A las nueve en punto una lozana ensalada reposaba en la nevera y toda la casa se había perfumado con el olor tibio del asado. Garzón y yo íbamos por nuestro cuarto whisky, de modo que nuestra inspiración gastronómica se había elevado hasta un grado byroniano. Él se hallaba ya en disposición de sugerir variaciones imaginativas para la macedonia de frutas, proponiendo que le añadiéramos cosas tan peregrinas como hierbas aromáticas o trocitos de galleta. Por supuesto ninguna de sus enmiendas fue aceptada gracias a mi férrea dirección.

—Estoy un poco nervioso, inspectora. Voy a inaugurar oficialmente una nueva forma de vida, nos encontramos a punto de resolver el caso... en fin, nunca había tenido tantas sensaciones excitantes al mismo tiempo.

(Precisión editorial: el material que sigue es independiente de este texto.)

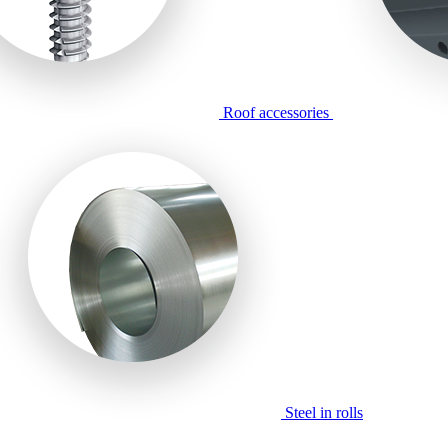
Roof accessories
Steel in rolls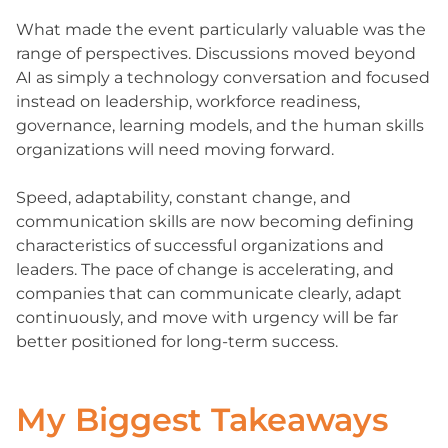
What made the event particularly valuable was the
range of perspectives. Discussions moved beyond
AI as simply a technology conversation and focused
instead on leadership, workforce readiness,
governance, learning models, and the human skills
organizations will need moving forward.
Speed, adaptability, constant change, and
communication skills are now becoming defining
characteristics of successful organizations and
leaders. The pace of change is accelerating, and
companies that can communicate clearly, adapt
continuously, and move with urgency will be far
better positioned for long-term success.
My Biggest Takeaways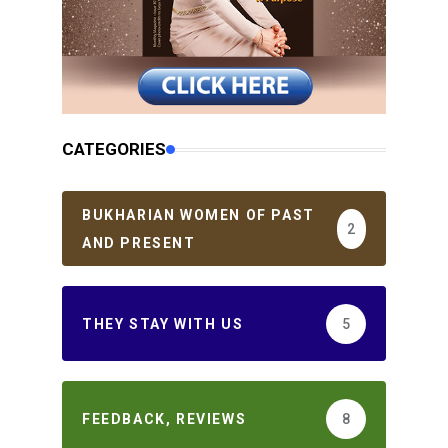
CATEGORIES
BUKHARIAN WOMEN OF PAST
2
AND PRESENT
THEY STAY WITH US
5
FEEDBACK, REVIEWS
8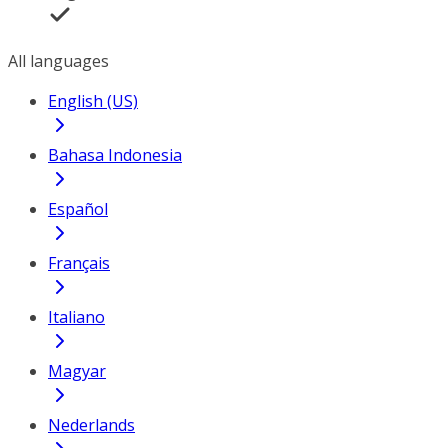
All languages
English (US)
Bahasa Indonesia
Español
Français
Italiano
Magyar
Nederlands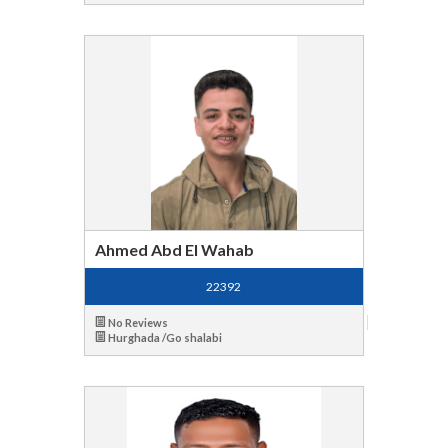
Ahmed Abd El Wahab
22392
No Reviews
Hurghada /Go shalabi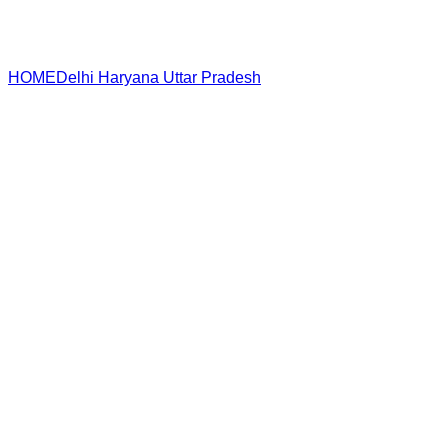
HOME
Delhi
Haryana
Uttar Pradesh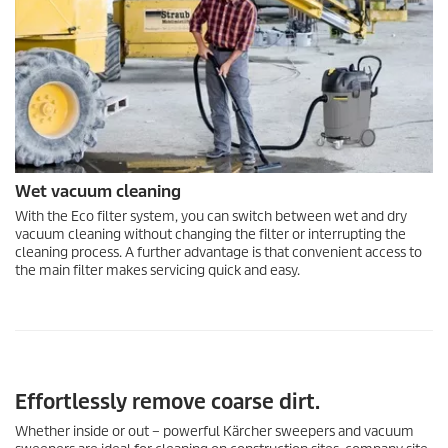
Wet vacuum cleaning
With the Eco filter system, you can switch between wet and dry
vacuum cleaning without changing the filter or interrupting the
cleaning process. A further advantage is that convenient access to
the main filter makes servicing quick and easy.
Effortlessly remove coarse dirt.
Whether inside or out – powerful Kärcher sweepers and vacuum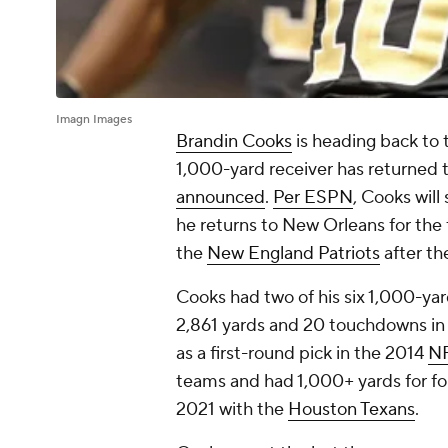
Imagn Images
Brandin Cooks
is heading back to t
1,000-yard receiver has returned 
announced
.
Per ESPN
, Cooks will
he returns to New Orleans for the 
the
New England Patriots
after th
Cooks had two of his six 1,000-yar
2,861 yards and 20 touchdowns in 
as a first-round pick in the 2014
NF
teams and had 1,000+ yards for fo
2021 with the
Houston Texans
.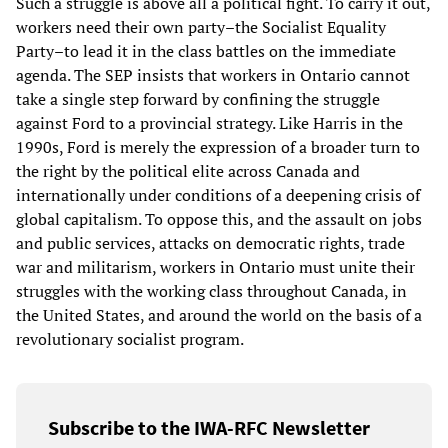
Such a struggle is above all a political fight. To carry it out,
workers need their own party–the Socialist Equality
Party–to lead it in the class battles on the immediate
agenda. The SEP insists that workers in Ontario cannot
take a single step forward by confining the struggle
against Ford to a provincial strategy. Like Harris in the
1990s, Ford is merely the expression of a broader turn to
the right by the political elite across Canada and
internationally under conditions of a deepening crisis of
global capitalism. To oppose this, and the assault on jobs
and public services, attacks on democratic rights, trade
war and militarism, workers in Ontario must unite their
struggles with the working class throughout Canada, in
the United States, and around the world on the basis of a
revolutionary socialist program.
Subscribe to the IWA-RFC Newsletter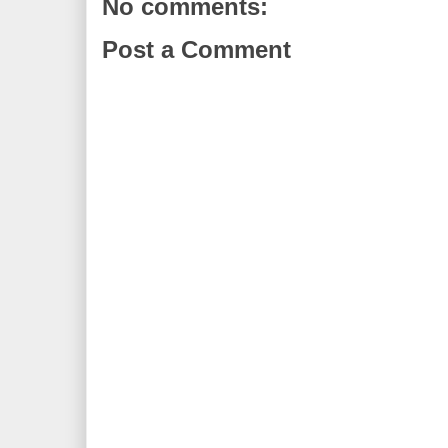
No comments:
Post a Comment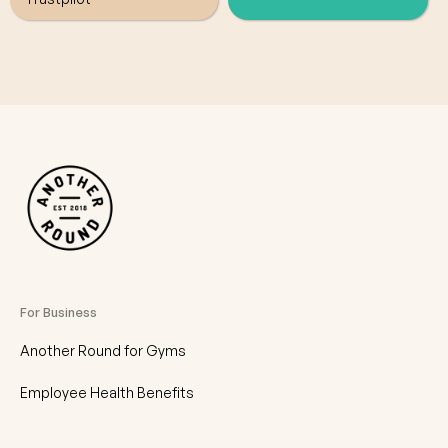
For Business
Another Round for Gyms
Employee Health Benefits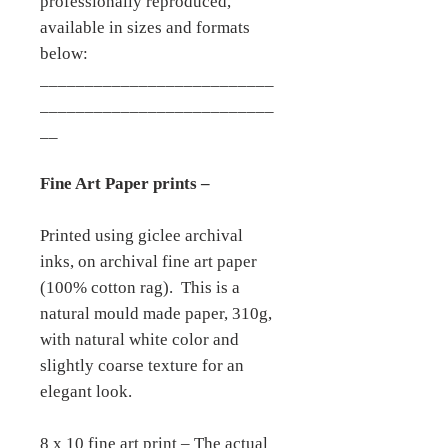
professionally reproduced,
available in sizes and formats
below:
__________________________
__________________________
__
Fine Art Paper prints –
Printed using giclee archival
inks, on archival fine art paper
(100% cotton rag). This is a
natural mould made paper, 310g,
with natural white color and
slightly coarse texture for an
elegant look.
8 x 10 fine art print – The actual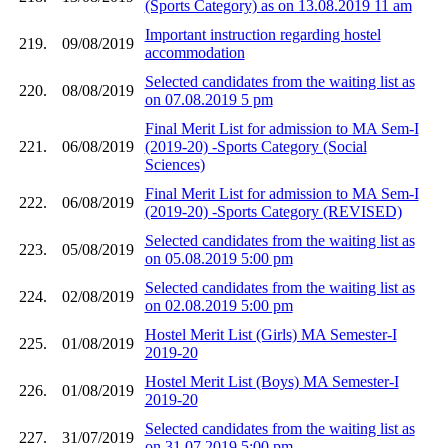
(Sports Category) as on 13.08.2019 11 am
Important instruction regarding hostel
219.
09/08/2019
accommodation
Selected candidates from the waiting list as
220.
08/08/2019
on 07.08.2019 5 pm
Final Merit List for admission to MA Sem-I
221.
06/08/2019
(2019-20) -Sports Category (Social
Sciences)
Final Merit List for admission to MA Sem-I
222.
06/08/2019
(2019-20) -Sports Category (REVISED)
Selected candidates from the waiting list as
223.
05/08/2019
on 05.08.2019 5:00 pm
Selected candidates from the waiting list as
224.
02/08/2019
on 02.08.2019 5:00 pm
Hostel Merit List (Girls) MA Semester-I
225.
01/08/2019
2019-20
Hostel Merit List (Boys) MA Semester-I
226.
01/08/2019
2019-20
Selected candidates from the waiting list as
227.
31/07/2019
on 31.07.2019 5:00 pm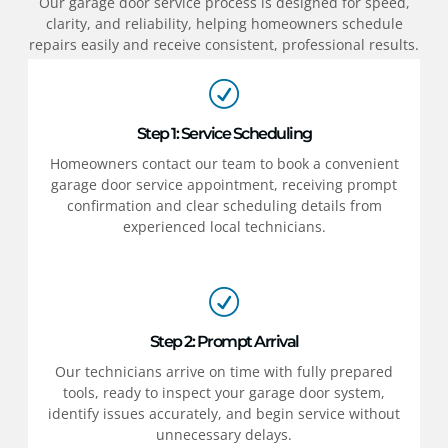
Our garage door service process is designed for speed,
clarity, and reliability, helping homeowners schedule
repairs easily and receive consistent, professional results.
Step 1: Service Scheduling
Homeowners contact our team to book a convenient
garage door service appointment, receiving prompt
confirmation and clear scheduling details from
experienced local technicians.
Step 2: Prompt Arrival
Our technicians arrive on time with fully prepared
tools, ready to inspect your garage door system,
identify issues accurately, and begin service without
unnecessary delays.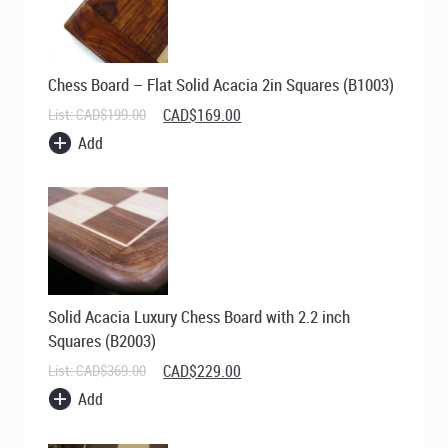
Chess Board – Flat Solid Acacia 2in Squares (B1003)
Original
Current
List:
CAD$
199.00
CAD$
169.00
price
price
Add
was:
is:
CAD$199.00.
CAD$169.00.
Solid Acacia Luxury Chess Board with 2.2 inch
Squares (B2003)
Original
Current
List:
CAD$
369.00
CAD$
229.00
price
price
Add
was:
is:
CAD$369.00.
CAD$229.00.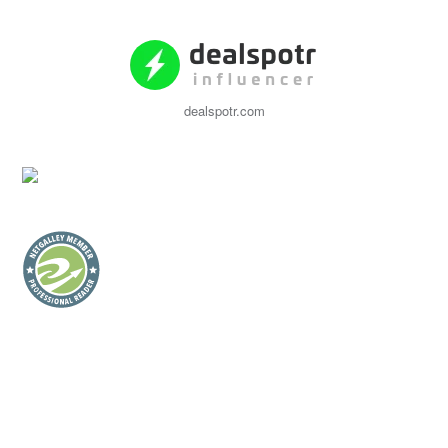
dealspotr.com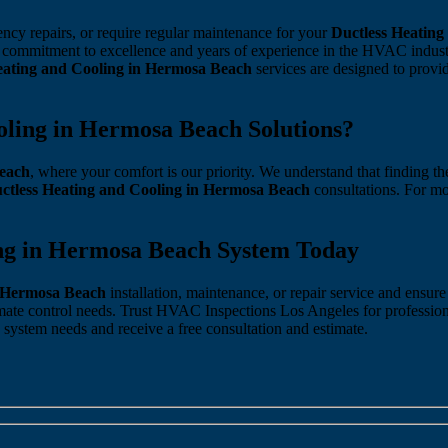
ncy repairs, or require regular maintenance for your
Ductless Heating
h a commitment to excellence and years of experience in the HVAC ind
eating and Cooling in Hermosa Beach
services are designed to prov
ling in Hermosa Beach Solutions?
Beach
, where your comfort is our priority. We understand that finding t
ctless Heating and Cooling in Hermosa Beach
consultations. For mo
ing in Hermosa Beach System Today
n Hermosa Beach
installation, maintenance, or repair service and ensu
mate control needs. Trust HVAC Inspections Los Angeles for professio
 system needs and receive a free consultation and estimate.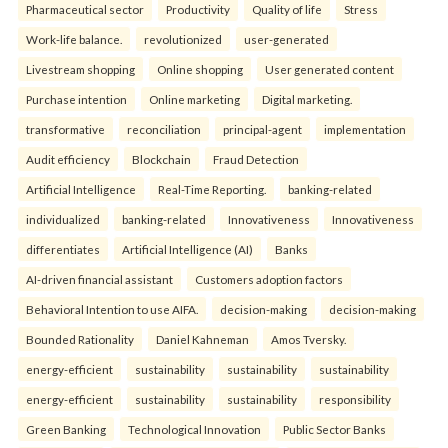
Pharmaceutical sector
Productivity
Quality of life
Stress
Work-life balance.
revolutionized
user-generated
Livestream shopping
Online shopping
User generated content
Purchase intention
Online marketing
Digital marketing.
transformative
reconciliation
principal-agent
implementation
Audit efficiency
Blockchain
Fraud Detection
Artificial Intelligence
Real-Time Reporting.
banking-related
individualized
banking-related
Innovativeness
Innovativeness
differentiates
Artificial Intelligence (AI)
Banks
AI-driven financial assistant
Customers adoption factors
Behavioral Intention to use AIFA.
decision-making
decision-making
Bounded Rationality
Daniel Kahneman
Amos Tversky.
energy-efficient
sustainability
sustainability
sustainability
energy-efficient
sustainability
sustainability
responsibility
Green Banking
Technological Innovation
Public Sector Banks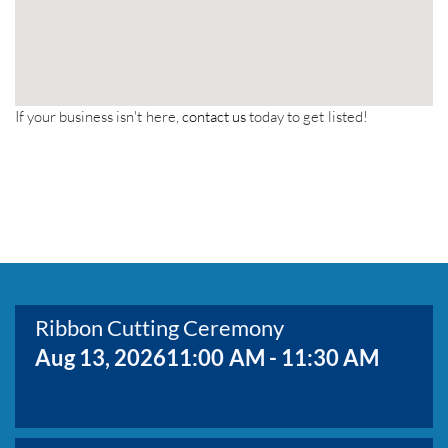
If your business isn't here,
contact us
today to get listed!
Ribbon Cutting Ceremony
Aug 13, 2026
11:00 AM - 11:30 AM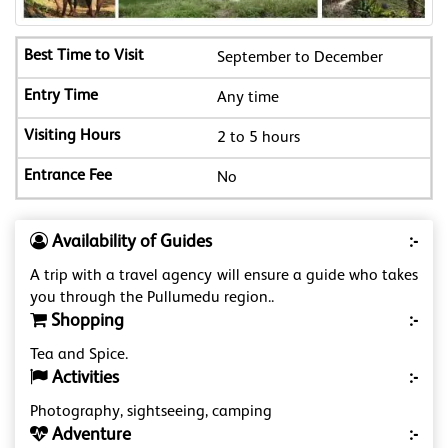
September to December
Any time
2 to 5 hours
No
Availability of Guides
:-
A trip with a travel agency will ensure a guide who takes
you through the Pullumedu region..
Shopping
:-
Tea and Spice.
Activities
:-
Photography, sightseeing, camping
Adventure
:-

—No corra demasiado, amigo mío, sea prudente. Necesitaremos presentar montones de pruebas para que el caso sea aceptado como resuelto.

—Las presentaremos.

—Habrá que cazar al rescatador, conseguir que el peluquero cante...

—Lo conseguiremos.

—Y a todo eso hay que anteponer que nuestras teorías sean ciertas.

—¿Aún duda de eso? Me siento fuerte, esta vez no podemos equivocarnos.

Garzón sufría un ataque de omnipotencia típico del que se siente libre tras largo tiempo enjaulado, aunque también coadyuvaba a su estado de euforia nuestra intensa sesión inspiradora a base de alcohol.

Pusimos la mesa con bastante detalle y yo iba apuntando las cosas que faltaban en la casa: un salero, una panera, cuchillos afilados para trinchar, copas de cava... Él observaba cómo la lista iba engrosándose sin la menor protesta. Estaba dispuesto a cualquier sacrificio con tal de instalarse como mandan los cánones.

A las nueve y cuarto llegó Juan Monturiol. Era cierto que cuando no lo tenía delante apenas si me acordaba de él, pero en cuanto lo veía se renovaba en mi ánimo el deseo de una aventura. Estaba magnífico con su aspecto de corsario salvaje apaciguado por la civilización. Me miró de manera franca y simpática, por lo que intuí que debía habérsele pasado el cabreo de la última vez. Una luz de esperanza surgió en el horizonte, pero no me dejé deslumbrar. En esta ocasión aceptaría la crueldad de las circunstancias, y si era imposible ligar con aquel hombre por motivos de método, no intentaría ninguna maniobra para cambiar el fatal destino. Al menos, siendo amigos, conseguiría que me hiciera una rebaja en sus honorarios profesionales cuando le llevara al perro para una revisión.